:: Data to examine

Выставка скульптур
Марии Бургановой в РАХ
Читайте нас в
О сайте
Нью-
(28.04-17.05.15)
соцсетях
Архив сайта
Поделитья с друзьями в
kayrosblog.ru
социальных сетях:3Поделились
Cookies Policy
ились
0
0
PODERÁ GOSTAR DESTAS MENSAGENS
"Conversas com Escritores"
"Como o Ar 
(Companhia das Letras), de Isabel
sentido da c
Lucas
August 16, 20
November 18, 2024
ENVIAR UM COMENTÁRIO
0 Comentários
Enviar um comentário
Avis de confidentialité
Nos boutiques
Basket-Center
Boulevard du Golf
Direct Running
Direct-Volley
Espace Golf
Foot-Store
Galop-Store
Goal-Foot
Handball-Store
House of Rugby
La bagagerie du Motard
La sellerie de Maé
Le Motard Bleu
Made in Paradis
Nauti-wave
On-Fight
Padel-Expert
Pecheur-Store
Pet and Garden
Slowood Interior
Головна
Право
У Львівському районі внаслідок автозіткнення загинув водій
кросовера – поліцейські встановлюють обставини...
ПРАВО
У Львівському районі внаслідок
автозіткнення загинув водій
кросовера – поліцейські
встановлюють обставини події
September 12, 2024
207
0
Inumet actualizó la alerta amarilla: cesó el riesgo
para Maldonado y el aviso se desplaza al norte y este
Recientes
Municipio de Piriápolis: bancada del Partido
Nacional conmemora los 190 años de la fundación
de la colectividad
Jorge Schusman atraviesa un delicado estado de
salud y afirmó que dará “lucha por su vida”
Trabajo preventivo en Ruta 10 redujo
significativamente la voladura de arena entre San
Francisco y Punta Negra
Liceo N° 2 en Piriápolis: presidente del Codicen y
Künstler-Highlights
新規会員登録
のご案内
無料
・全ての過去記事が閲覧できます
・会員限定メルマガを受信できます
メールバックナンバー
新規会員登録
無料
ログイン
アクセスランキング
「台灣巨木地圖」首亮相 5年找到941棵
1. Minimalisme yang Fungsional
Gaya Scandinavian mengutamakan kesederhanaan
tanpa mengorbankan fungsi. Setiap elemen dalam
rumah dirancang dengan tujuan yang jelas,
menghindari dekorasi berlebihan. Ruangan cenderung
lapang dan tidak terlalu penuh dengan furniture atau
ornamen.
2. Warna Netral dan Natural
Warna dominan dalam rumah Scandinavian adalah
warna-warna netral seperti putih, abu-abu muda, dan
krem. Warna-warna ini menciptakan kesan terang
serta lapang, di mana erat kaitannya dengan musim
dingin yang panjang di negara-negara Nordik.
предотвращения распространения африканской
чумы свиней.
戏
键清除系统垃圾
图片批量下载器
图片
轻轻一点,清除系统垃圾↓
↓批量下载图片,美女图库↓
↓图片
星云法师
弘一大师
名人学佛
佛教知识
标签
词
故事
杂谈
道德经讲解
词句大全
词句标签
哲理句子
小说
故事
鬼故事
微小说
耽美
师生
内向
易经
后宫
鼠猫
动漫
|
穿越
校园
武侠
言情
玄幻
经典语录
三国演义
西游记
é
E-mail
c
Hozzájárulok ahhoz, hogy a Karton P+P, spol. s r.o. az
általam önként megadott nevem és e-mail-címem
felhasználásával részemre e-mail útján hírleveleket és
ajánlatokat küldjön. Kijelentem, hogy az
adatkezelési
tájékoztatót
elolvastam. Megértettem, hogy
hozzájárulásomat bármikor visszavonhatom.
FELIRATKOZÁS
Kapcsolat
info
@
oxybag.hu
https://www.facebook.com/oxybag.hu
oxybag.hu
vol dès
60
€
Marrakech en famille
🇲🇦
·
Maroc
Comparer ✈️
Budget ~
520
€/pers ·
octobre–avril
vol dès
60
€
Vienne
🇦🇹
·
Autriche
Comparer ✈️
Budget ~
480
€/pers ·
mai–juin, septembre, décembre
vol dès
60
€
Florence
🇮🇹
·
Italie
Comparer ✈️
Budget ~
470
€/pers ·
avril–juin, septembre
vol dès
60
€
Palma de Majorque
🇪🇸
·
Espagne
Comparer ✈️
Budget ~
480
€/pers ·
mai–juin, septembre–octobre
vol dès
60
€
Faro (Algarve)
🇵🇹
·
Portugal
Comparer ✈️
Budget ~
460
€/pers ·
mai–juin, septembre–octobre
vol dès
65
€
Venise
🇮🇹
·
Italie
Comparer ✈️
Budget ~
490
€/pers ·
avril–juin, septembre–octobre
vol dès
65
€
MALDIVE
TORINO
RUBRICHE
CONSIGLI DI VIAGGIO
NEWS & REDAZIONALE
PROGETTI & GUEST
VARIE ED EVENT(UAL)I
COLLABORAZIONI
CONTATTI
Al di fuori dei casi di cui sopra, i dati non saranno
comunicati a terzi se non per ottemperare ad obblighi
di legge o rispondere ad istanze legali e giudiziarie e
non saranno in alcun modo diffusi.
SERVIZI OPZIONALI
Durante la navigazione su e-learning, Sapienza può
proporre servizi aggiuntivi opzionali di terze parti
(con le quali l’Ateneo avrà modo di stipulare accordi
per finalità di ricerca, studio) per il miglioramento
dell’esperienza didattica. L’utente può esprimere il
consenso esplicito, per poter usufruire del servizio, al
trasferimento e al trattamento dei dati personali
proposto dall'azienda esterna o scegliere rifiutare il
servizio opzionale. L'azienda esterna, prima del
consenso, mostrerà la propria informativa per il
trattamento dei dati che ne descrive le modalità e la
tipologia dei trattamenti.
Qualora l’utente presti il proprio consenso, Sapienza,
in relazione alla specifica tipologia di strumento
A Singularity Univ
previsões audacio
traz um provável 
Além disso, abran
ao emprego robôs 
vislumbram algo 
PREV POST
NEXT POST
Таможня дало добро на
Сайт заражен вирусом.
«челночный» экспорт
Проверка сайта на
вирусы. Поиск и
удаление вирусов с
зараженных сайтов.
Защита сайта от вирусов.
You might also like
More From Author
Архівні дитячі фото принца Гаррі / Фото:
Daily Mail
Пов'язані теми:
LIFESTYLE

::::

Exercise requirements:
Write each entry out again. Do not change a word.

Answer space:
Выставка скульптур
Марии Бургановой в РАХ
Читайте нас в
О сайте
Нью-
(28.04-17.05.15)
соцсетях
Архив сайта
Поделитья с друзьями в
kayrosblog.ru
социальных сетях:3Поделились
Cookies Policy
ились
0
0
PODERÁ GOSTAR DESTAS MENSAGENS
"Conversas com Escritores"
"Como o Ar 
(Companhia das Letras), de Isabel
sentido da c
Lucas
August 16, 20
November 18, 2024
ENVIAR UM COMENTÁRIO
0 Comentários
Enviar um comentário
Avis de confidentialité
Nos boutiques
Basket-Center
Boulevard du Golf
Direct Running
Direct-Volley
Espace Golf
Foot-Store
Galop-Store
Goal-Foot
Handball-Store
House of Rugby
La bagagerie du Motard
La sellerie de Maé
Le Motard Bleu
Made in Paradis
Nauti-wave
On-Fight
Padel-Expert
Pecheur-Store
Pet and Garden
Slowood Interior
Головна
Право
У Львівському районі внаслідок автозіткнення загинув водій
кросовера – поліцейські встановлюють обставини...
ПРАВО
У Львівському районі внаслідок
автозіткнення загинув водій
кросовера – поліцейські
встановлюють обставини події
September 12, 2024
207
0
Inumet actualizó la alerta amarilla: cesó el riesgo
para Maldonado y el aviso se desplaza al norte y este
Recientes
Municipio de Piriápolis: bancada del Partido
Nacional conmemora los 190 años de la fundación
de la colectividad
Jorge Schusman atraviesa un delicado estado de
salud y afirmó que dará “lucha por su vida”
Trabajo preventivo en Ruta 10 redujo
significativamente la voladura de arena entre San
Francisco y Punta Negra
Liceo N° 2 en Piriápolis: presidente del Codicen y
Künstler-Highlights
新規会員登録
のご案内
無料
・全ての過去記事が閲覧できます
・会員限定メルマガを受信できます
メールバックナンバー
新規会員登録
無料
ログイン
アクセスランキング
「台灣巨木地圖」首亮相 5年找到941棵
1. Minimalisme yang Fungsional
Gaya Scandinavian mengutamakan kesederhanaan
tanpa mengorbankan fungsi. Setiap elemen dalam
rumah dirancang dengan tujuan yang jelas,
menghindari dekorasi berlebihan. Ruangan cenderung
lapang dan tidak terlalu penuh dengan furniture atau
ornamen.
2. Warna Netral dan Natural
Warna dominan dalam rumah Scandinavian adalah
warna-warna netral seperti putih, abu-abu muda, dan
krem. Warna-warna ini menciptakan kesan terang
serta lapang, di mana erat kaitannya dengan musim
dingin yang panjang di negara-negara Nordik.
предотвращения распространения африканской
чумы свиней.
戏
键清除系统垃圾
图片批量下载器
图片
轻轻一点,清除系统垃圾↓
↓批量下载图片,美女图库↓
↓图片
星云法师
弘一大师
名人学佛
佛教知识
标签
词
故事
杂谈
道德经讲解
词句大全
词句标签
哲理句子
小说
故事
鬼故事
微小说
耽美
师生
内向
易经
后宫
鼠猫
动漫
|
穿越
校园
武侠
言情
玄幻
经典语录
三国演义
西游记
é
E-mail
c
Hozzájárulok ahhoz, hogy a Karton P+P, spol. s r.o. az
általam önként megadott nevem és e-mail-címem
felhasználásával részemre e-mail útján hírleveleket és
ajánlatokat küldjön. Kijelentem, hogy az
adatkezelési
tájékoztatót
elolvastam. Megértettem, hogy
hozzájárulásomat bármikor visszavonhatom.
FELIRATKOZÁS
Kapcsolat
info
@
oxybag.hu
https://www.facebook.com/oxybag.hu
oxybag.hu
vol dès
60
€
Marrakech en famille
🇲🇦
·
Maroc
Comparer ✈️
Budget ~
520
€/pers ·
octobre–avril
vol dès
60
€
Vienne
🇦🇹
·
Autriche
Comparer ✈️
Budget ~
480
€/pers ·
mai–juin, septembre, décembre
vol dès
60
€
Florence
🇮🇹
·
Italie
Comparer ✈️
Budget ~
470
€/pers ·
avril–juin, septembre
vol dès
60
€
Palma de Majorque
🇪🇸
·
Espagne
Comparer ✈️
Budget ~
480
€/pers ·
mai–juin, septembre–octobre
vol dès
60
€
Faro (Algarve)
🇵🇹
·
Portugal
Comparer ✈️
Budget ~
460
€/pers ·
mai–juin, septembre–octobre
vol dès
65
€
Venise
🇮🇹
·
Italie
Comparer ✈️
Budget ~
490
€/pers ·
avril–juin, septembre–octobre
vol dès
65
€
MALDIVE
TORINO
RUBRICHE
CONSIGLI DI VIAGGIO
NEWS & REDAZIONALE
PROGETTI & GUEST
VARIE ED EVENT(UAL)I
COLLABORAZIONI
CONTATTI
Al di fuori dei casi di cui sopra, i dati non saranno
comunicati a terzi se non per ottemperare ad obblighi
di legge o rispondere ad istanze legali e giudiziarie e
non saranno in alcun modo diffusi.
SERVIZI OPZIONALI
Durante la navigazione su e-learning, Sapienza può
proporre servizi aggiuntivi opzionali di terze parti
(con le quali l’Ateneo avrà modo di stipulare accordi
per finalità di ricerca, studio) per il miglioramento
dell’esperienza didattica. L’utente può esprimere il
consenso esplicito, per poter usufruire del servizio, al
trasferimento e al trattamento dei dati personali
proposto dall'azienda esterna o scegliere rifiutare il
servizio opzionale. L'azienda esterna, prima del
consenso, mostrerà la propria informativa per il
trattamento dei dati che ne descrive le modalità e la
tipologia dei trattamenti.
Qualora l’utente presti il proprio consenso, Sapienza,
in relazione alla specifica tipologia di strumento
A Singularity Univ
previsões audacio
traz um provável 
Além disso, abran
ao emprego robôs 
vislumbram algo 
PREV POST
NEXT POST
Таможня дало добро на
Сайт заражен вирусом.
«челночный» экспорт
Проверка сайта на
вирусы. Поиск и
удаление вирусов с
зараженных сайтов.
Защита сайта от вирусов.
You might also like
More From Author
Архівні дитячі фото принца Гаррі / Фото:
Daily Mail
Пов'язані теми:
LIFESTYLE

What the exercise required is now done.